Im benachbarten Litauen hat die Behörde für das kulturelle Erbe 65 Denkmäler ausgemacht, deren Status zu überprüfen sei und die gegebenenfalls in den Grutas-Park abgeschoben werden müssen, wo Skulpturen aus Sowjetzeiten ausgestellt sind. Abbrucharbeiten laufen bereits seit März. Inzwischen steht fest, dass auch das größte Mahnmal, bestehend aus sechs überlebensgroßen Soldatenfiguren, nicht auf dem Friedhof Antakalnis in Vilnius bleiben kann. Bürgermeister Remigijus Šimašius sprach in diesem Zusammenhang von einer „schrecklichen sowjetischen Angewohnheit, Friedhöfe in ideologische Memoriale zu verwandeln“. Auf dem Friedhof Antakalnis sind mehrere Tausend Sowjetsoldaten begraben, die im Juli 1944 bei den Kämpfen um Vilnius fielen.

In Estland sollen bis Jahresende alle sowjetischen Kriegsdenkmäler aus dem öffentlichen Raum verbannt werden. Ihre Zahl wird auf 200 bis 400 geschätzt.

Litauen, Vilnius: Dieser Figurengruppe auf einem früheren Soldatenfriedhof steht der Abriss bevor. (Foto: Wikimedia Commons)

In Polen wurden in den letzten Jahren mehrere Hundert Sowjetdenkmäler abgeräumt. Im Frühjahr teilte das Institut für Nationales Gedenken mit, dasselbe Schicksal werde 60 weitere Denkmäler ereilen.

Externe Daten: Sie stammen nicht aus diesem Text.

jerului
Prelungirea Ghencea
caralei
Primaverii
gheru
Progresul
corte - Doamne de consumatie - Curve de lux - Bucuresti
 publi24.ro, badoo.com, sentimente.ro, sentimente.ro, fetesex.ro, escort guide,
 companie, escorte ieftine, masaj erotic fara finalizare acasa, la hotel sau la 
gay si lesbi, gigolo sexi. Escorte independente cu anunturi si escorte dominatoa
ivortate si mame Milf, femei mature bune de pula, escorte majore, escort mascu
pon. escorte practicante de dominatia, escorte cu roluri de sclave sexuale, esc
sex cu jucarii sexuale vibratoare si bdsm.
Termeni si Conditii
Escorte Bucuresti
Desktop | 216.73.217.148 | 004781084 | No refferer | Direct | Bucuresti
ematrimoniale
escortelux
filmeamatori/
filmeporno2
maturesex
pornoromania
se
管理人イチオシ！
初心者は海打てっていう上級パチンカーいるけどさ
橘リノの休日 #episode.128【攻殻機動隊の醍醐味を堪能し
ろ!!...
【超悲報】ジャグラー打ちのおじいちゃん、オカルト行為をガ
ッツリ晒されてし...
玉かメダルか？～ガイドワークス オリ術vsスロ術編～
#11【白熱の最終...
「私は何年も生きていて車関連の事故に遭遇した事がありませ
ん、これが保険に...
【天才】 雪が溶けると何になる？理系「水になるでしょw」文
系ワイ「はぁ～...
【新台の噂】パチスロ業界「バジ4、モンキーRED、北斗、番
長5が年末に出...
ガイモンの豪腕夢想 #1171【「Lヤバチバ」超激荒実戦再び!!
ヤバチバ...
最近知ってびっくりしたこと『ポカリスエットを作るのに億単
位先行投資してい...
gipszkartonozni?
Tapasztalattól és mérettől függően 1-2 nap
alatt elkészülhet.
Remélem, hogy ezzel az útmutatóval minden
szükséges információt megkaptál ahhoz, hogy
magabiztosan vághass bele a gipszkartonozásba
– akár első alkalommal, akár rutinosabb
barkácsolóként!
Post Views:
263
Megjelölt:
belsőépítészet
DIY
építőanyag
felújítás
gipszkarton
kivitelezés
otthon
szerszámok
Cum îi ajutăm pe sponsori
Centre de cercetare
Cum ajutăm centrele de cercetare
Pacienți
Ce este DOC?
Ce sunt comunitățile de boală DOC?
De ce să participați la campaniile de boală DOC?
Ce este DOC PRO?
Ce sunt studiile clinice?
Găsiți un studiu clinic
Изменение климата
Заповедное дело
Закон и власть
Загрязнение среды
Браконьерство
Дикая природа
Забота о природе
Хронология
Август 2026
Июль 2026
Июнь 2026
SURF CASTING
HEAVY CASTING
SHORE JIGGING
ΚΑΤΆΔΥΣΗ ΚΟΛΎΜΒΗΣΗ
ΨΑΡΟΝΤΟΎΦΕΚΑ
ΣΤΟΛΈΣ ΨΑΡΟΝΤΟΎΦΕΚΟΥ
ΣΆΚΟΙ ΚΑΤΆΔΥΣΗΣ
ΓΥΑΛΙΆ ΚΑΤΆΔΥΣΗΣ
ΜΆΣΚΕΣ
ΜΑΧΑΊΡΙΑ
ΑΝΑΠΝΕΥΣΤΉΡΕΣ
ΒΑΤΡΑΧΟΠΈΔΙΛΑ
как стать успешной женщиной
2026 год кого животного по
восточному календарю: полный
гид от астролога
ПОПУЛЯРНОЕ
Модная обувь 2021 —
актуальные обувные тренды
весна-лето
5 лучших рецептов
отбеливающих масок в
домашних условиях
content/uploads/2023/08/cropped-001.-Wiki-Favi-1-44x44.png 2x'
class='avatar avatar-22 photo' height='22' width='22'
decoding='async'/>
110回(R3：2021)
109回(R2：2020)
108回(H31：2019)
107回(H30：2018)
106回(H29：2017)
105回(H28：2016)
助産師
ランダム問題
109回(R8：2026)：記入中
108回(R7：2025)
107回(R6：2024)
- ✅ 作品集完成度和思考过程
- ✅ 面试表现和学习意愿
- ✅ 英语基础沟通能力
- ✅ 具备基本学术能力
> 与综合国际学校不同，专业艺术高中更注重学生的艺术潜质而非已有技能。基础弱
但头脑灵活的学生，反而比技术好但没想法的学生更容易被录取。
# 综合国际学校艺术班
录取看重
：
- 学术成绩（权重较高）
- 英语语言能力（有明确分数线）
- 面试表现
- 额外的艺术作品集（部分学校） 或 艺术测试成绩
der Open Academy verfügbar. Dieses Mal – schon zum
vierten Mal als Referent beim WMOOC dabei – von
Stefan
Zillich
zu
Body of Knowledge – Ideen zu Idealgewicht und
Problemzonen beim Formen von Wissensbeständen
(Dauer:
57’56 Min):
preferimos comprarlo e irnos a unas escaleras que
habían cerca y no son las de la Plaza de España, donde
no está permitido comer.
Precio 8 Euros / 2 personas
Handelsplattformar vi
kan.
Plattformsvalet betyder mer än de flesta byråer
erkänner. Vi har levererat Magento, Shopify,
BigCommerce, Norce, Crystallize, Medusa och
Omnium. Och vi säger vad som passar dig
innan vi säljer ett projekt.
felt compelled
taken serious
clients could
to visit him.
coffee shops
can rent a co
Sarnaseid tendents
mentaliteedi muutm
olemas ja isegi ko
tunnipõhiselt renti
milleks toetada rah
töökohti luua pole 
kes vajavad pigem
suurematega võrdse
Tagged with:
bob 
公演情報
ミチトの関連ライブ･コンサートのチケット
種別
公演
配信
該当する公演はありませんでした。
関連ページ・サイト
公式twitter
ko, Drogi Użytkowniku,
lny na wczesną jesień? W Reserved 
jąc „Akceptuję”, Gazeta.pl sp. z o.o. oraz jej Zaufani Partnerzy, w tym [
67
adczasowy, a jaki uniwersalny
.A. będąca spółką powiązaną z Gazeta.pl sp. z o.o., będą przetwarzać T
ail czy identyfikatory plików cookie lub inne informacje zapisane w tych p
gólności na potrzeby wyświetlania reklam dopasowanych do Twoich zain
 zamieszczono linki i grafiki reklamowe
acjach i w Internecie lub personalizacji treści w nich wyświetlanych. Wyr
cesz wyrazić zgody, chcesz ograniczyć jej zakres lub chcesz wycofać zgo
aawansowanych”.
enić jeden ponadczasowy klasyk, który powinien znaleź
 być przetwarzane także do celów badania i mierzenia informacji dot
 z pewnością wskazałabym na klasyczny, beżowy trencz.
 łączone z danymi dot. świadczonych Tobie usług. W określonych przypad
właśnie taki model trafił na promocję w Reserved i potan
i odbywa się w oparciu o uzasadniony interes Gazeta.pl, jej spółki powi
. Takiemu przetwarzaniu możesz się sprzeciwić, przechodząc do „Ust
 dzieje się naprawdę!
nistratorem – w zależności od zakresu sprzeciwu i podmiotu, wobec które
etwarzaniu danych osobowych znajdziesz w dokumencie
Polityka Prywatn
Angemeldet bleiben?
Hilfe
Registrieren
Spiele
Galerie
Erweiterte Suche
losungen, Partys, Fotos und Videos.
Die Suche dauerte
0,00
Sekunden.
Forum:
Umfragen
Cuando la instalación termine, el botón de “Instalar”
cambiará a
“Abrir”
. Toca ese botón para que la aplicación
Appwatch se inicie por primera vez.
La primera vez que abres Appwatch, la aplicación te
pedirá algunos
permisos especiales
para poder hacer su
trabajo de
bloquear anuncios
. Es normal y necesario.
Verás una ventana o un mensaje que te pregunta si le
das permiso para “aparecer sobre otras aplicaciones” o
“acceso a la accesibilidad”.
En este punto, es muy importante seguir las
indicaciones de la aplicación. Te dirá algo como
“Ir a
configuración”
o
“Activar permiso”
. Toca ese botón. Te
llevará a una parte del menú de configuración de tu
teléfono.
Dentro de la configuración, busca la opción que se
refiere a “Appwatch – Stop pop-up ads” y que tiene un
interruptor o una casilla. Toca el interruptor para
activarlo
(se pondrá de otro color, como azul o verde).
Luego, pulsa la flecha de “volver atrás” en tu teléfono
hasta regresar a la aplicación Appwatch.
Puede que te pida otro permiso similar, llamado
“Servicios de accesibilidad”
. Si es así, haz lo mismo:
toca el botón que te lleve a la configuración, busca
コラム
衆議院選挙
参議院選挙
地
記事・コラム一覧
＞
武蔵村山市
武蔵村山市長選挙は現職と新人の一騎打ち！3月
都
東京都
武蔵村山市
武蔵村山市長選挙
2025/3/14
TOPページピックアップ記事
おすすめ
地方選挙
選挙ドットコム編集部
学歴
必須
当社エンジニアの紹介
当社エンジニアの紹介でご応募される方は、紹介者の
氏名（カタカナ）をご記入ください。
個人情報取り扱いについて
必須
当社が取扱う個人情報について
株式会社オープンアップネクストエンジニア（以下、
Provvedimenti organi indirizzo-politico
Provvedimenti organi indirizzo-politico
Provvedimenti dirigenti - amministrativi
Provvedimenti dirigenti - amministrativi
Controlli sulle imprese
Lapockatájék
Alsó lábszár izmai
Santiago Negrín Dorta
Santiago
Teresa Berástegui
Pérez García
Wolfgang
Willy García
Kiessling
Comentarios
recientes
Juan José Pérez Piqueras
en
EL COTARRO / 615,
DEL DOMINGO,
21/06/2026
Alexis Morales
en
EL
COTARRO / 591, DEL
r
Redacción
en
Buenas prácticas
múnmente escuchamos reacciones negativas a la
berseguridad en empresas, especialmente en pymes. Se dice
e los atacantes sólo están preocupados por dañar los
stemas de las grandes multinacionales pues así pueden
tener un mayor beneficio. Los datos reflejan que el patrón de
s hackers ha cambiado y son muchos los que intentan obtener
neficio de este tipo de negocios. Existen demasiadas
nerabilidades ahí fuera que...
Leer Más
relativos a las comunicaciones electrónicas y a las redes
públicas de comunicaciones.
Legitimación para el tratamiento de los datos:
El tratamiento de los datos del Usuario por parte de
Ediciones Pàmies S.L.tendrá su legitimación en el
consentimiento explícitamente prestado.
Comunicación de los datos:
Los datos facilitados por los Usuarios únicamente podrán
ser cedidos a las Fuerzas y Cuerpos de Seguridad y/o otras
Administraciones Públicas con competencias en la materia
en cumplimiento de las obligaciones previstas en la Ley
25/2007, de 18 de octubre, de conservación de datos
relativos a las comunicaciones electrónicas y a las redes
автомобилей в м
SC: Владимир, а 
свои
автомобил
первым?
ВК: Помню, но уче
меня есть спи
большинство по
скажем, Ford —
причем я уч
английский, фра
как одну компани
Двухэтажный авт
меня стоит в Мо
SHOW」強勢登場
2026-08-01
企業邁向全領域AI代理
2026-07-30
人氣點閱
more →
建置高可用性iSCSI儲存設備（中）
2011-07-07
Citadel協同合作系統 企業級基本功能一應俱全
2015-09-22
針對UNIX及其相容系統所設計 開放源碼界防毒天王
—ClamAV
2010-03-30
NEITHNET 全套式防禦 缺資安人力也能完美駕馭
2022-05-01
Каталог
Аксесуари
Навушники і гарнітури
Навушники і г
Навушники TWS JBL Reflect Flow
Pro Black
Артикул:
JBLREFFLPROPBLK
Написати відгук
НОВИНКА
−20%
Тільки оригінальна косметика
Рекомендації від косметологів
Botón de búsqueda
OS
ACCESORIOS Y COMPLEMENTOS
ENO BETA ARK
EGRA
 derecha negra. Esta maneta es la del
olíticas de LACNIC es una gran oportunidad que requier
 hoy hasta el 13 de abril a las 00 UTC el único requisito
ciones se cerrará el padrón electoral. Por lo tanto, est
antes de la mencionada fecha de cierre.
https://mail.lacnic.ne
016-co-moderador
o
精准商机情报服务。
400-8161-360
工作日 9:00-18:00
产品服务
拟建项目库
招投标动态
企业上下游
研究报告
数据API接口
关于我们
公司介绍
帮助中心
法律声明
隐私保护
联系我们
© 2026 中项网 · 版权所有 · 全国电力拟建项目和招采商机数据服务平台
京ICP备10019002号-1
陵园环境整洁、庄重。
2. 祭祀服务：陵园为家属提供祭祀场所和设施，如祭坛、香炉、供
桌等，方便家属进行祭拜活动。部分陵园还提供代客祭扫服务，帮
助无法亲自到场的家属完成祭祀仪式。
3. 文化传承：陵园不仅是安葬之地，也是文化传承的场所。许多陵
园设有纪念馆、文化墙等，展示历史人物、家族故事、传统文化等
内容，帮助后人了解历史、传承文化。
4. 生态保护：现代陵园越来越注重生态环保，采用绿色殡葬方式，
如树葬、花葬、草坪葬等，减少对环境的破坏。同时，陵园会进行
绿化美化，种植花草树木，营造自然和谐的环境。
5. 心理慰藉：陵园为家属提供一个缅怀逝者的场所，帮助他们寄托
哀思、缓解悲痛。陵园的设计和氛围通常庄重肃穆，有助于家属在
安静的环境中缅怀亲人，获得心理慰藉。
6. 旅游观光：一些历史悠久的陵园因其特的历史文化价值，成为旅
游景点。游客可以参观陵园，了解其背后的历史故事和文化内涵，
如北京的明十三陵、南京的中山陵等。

Lenin nicht mehr wohlgelitten

Mitte Juni wurde bekannt, dass die finnische Ostseestadt Kotka ihren Lenin nicht länger im Stadtzentrum duldet. Die Büste war ein Geschenk der Partnerstadt Tallinn in Estland, ihren bisherigen Stammplatz nahm sie 1979 ein, als Estland noch zur Sowjetunion gehörte. Nun kommt sie nur noch Museumsbesuchern unter die Augen. Damit wurde Finnlands letzter Lenin aus der Öffentlichkeit verbannt. Im April war eine Lenin-Büste in Turku abgebaut worden.

Finnland, Kotka: Für Lenin ist hier kein Platz mehr. (Foto: Wikimedia Commons)

Doch ins Visier geraten nicht nur Soldatendenkmäler oder Sowjetpolitiker. Im estnischen Narva an der Grenze zu Russland wurde ein Panzer vom Typ-34 vom Sockel gehauen, auf dem er seit 1964 gestanden hatte. Er erinnerte an die erbitterte Schlacht an der sogenannten Tannenberg-Linie, die von der Wehrmacht um jeden Preis gehalten werden sollte. Doch im Sommer 1944 eroberte die Sowjetarmee Narva nach drei Jahren deutscher Besatzung unter entsetzlichen Verlusten zurück. Nun steht der Panzer in einem Militärmuseum.

Estland, Narva: Ein T-34 wird weggeschafft. (Foto: Twitter/ moondragon_wkad)
Lettland, Skulte: Noch einmal hob die sowjetische Il-28 Ende Juli ab. Nun soll sie verschrottet werden. (Foto: RIA Novosti)

Im lettischen Skulte, einem Vorort von Riga, wurde derweil ein Bomber vom Typ Il-28 losgeschweißt. Er war zu Ehren einer Fliegerstaffel aufgestellt worden, die 1941 als erste Berlin bombardiert hatte. Ein Luftfahrtmuseum ist bereit, das Flugzeug aufzunehmen. Vorsorglich wurde bereits der Sowjetstern am Heck übermalt. Doch das Kulturministerium besteht auf der kompletten Zerstörung der Iljuschin.